Es muy pronto para decir que Joshua Báez es el nuevo fenómeno de la pelota dominicana en Grandes Ligas. O al menos que pudiera ser, luego de su histórico debut del sábado con los Cardenales de San Luis, cuando disparó 3 jonrones en sus tres primeros turnos. Eso incluyó cuadrangular ante el primer pitcheo del zurdo Matthew Boyd, de los Cachorros, quien también acepta los dos siguientes.
Y si usted pregunta por qué esa suerte cae en un dominicano, no se crea que es casualidad. Es una manifestación más de lo que significa el béisbol para los dominicanos.
De hecho, su padre, Juan José Báez, era un pelotero con intenciones de convertirse en profesional y alcanzar las Grandes Ligas.

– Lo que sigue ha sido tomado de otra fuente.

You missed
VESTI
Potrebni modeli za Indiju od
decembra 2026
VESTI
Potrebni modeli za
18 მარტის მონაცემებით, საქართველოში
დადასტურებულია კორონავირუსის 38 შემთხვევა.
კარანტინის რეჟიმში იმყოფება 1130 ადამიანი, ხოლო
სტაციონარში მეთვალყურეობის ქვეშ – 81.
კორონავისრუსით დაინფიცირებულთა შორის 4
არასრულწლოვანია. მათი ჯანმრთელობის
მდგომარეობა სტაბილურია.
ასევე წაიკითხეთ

El reporte dice que falleció hace 3 años, pero no especifica el motivo. Su madre, Yris, estuvo en el estadio Wrigley Field el sábado para ver la presentación de su hijo, y fue testigo del hecho. Luego, la señora fue entrevistada para la televisión, con traductor del equipo.
Dice la historia de la familia que cuando nació Joshua vivían en Boston, pero que siendo bebé se mudaron a Santo Domingo. Allí estuvo hasta que el niño hizo el 6to. grado de la escuela, regresando a Boston.

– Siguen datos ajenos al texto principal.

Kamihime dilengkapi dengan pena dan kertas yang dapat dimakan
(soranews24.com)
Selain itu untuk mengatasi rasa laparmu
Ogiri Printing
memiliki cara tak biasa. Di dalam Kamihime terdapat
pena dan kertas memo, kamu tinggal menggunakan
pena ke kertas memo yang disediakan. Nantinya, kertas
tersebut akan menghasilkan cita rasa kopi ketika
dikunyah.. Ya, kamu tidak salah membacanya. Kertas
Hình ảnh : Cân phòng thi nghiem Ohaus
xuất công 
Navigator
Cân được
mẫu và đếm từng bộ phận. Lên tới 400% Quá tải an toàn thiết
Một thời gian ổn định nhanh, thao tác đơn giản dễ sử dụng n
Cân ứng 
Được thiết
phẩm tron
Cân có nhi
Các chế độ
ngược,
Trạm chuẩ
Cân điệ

En su escuela de bachillerato, Snowden International School, bateaba y lanzaba, y dicen que lo hacía a 97 millas. Era una especie de Shohei Ohtani para un futuro cercano, aunque ahora no se habla de eso.

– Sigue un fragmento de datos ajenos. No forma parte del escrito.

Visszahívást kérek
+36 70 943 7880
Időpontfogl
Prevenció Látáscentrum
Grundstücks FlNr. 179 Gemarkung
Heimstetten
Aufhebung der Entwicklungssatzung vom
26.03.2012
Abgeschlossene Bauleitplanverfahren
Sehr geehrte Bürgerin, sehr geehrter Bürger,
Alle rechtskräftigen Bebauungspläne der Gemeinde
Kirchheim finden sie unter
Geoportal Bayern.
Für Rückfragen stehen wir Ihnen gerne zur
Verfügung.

Fue drafteado por los Cardenales en la segunda ronda del 2021, el número 54 en general, y parece que era bueno, pues lo firmaron por 2.2 millones de dólares.
Desde ese 2021 ha estado en las menores; hace 3 años pegó 28 jonrones, y este 2026, jugando para el Memphis, Triple-A, tenía 34 jonrones, demostración de su poder. Mide 6 pies 3 pulgadas y como nació en 2003 (el 28 de junio), tiene ya cumplidos 23 años.
Sus 34 jonrones de la presente temporada en Triple-A ocurrieron en 410 turnos, una excelente proporción.